_To do:_ Please transcribe the data below exactly. Leave the pictures out.

_Raw data:_
########################################

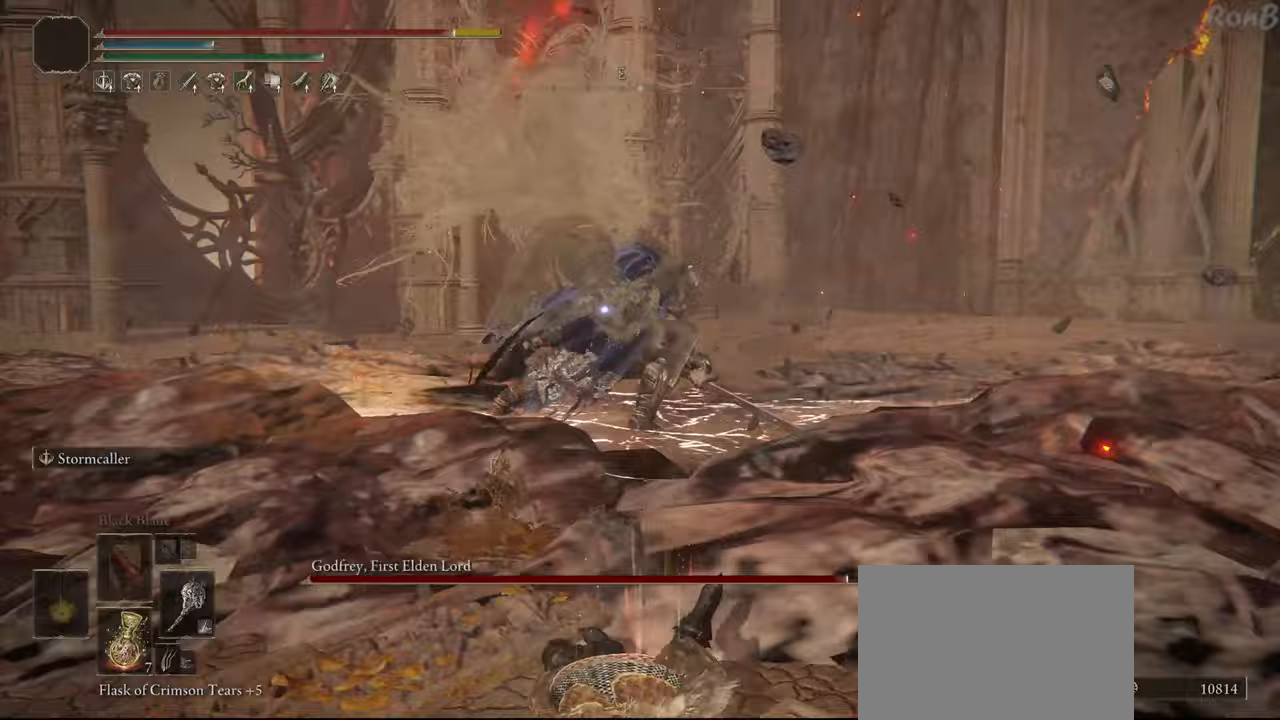
{"buttons": [], "left_stick": "down", "right_stick": "center", "events": [[83, "R2", "down"], [167, "R2", "up"]]}
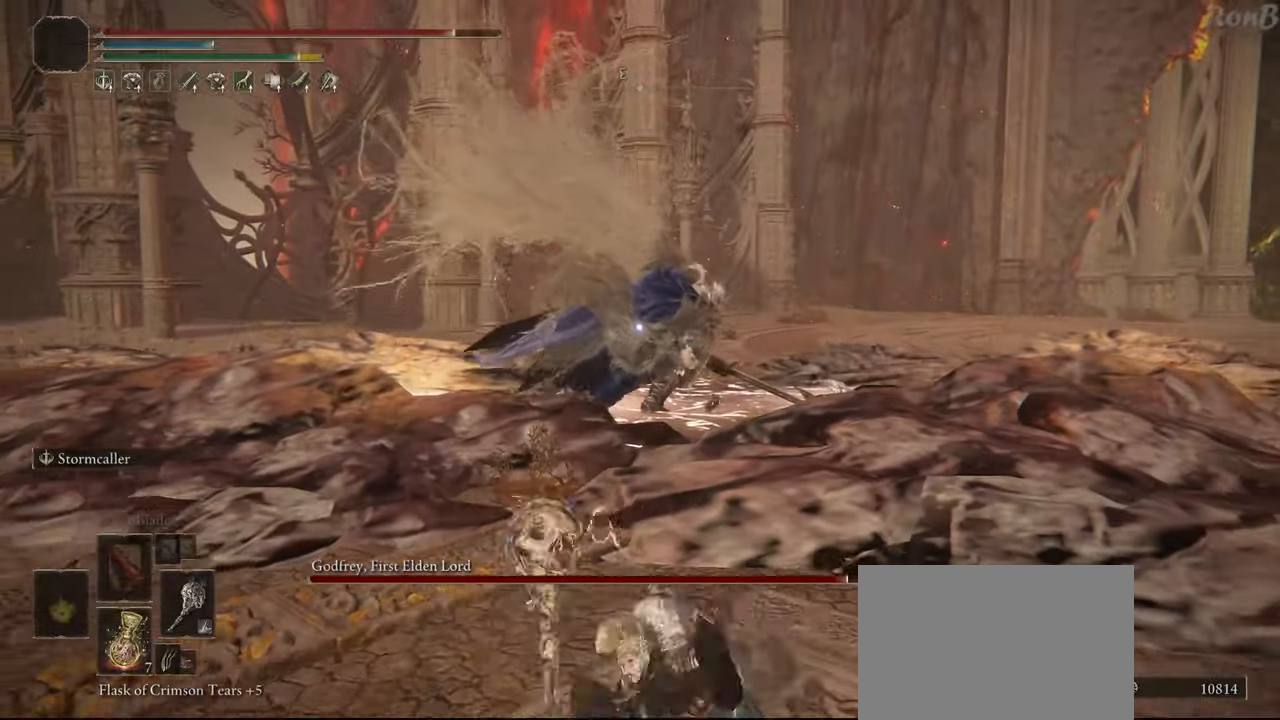
{"buttons": [], "left_stick": "down", "right_stick": "center", "events": [[200, "R2", "down"], [283, "R2", "up"]]}
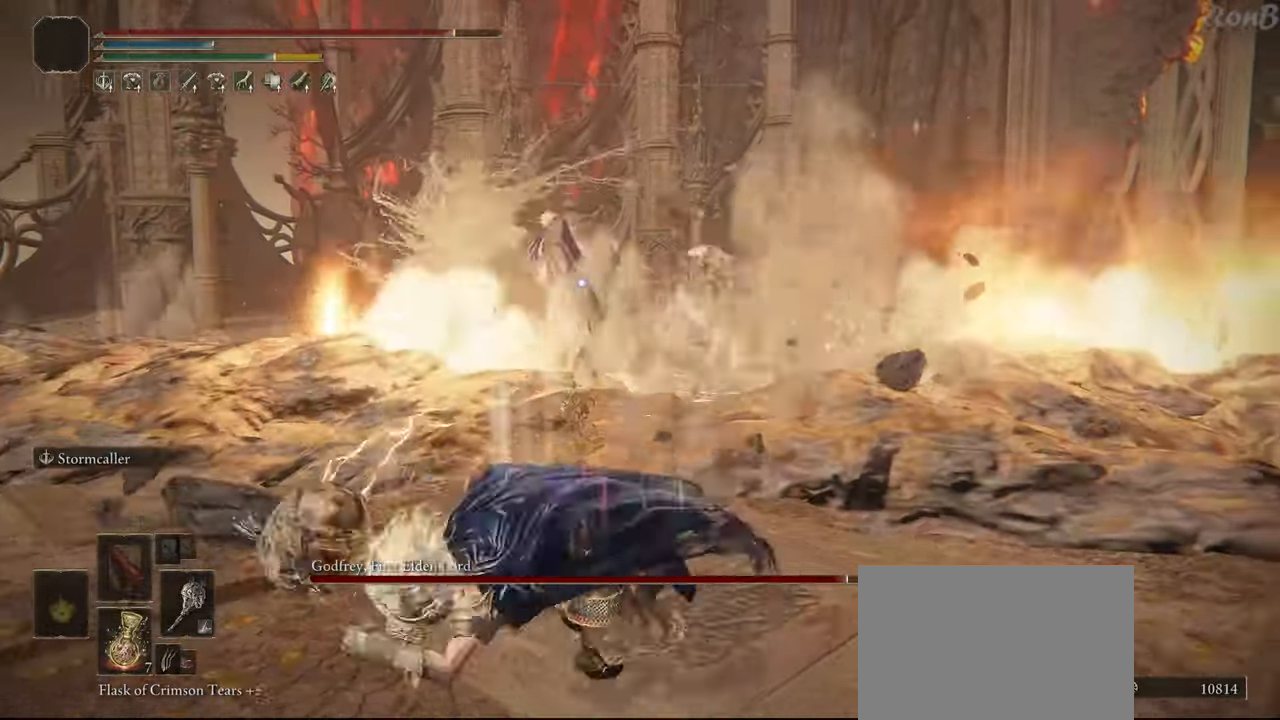
{"buttons": [], "left_stick": "down", "right_stick": "center", "events": [[433, "SQUARE", "down"], [500, "SQUARE", "up"]]}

########################################

_Output of the exercise:_
{"buttons": [], "left_stick": "down", "right_stick": "center", "events": [[83, "R2", "down"], [167, "R2", "up"]]}
{"buttons": [], "left_stick": "down", "right_stick": "center", "events": [[200, "R2", "down"], [283, "R2", "up"]]}
{"buttons": [], "left_stick": "down", "right_stick": "center", "events": [[433, "SQUARE", "down"], [500, "SQUARE", "up"]]}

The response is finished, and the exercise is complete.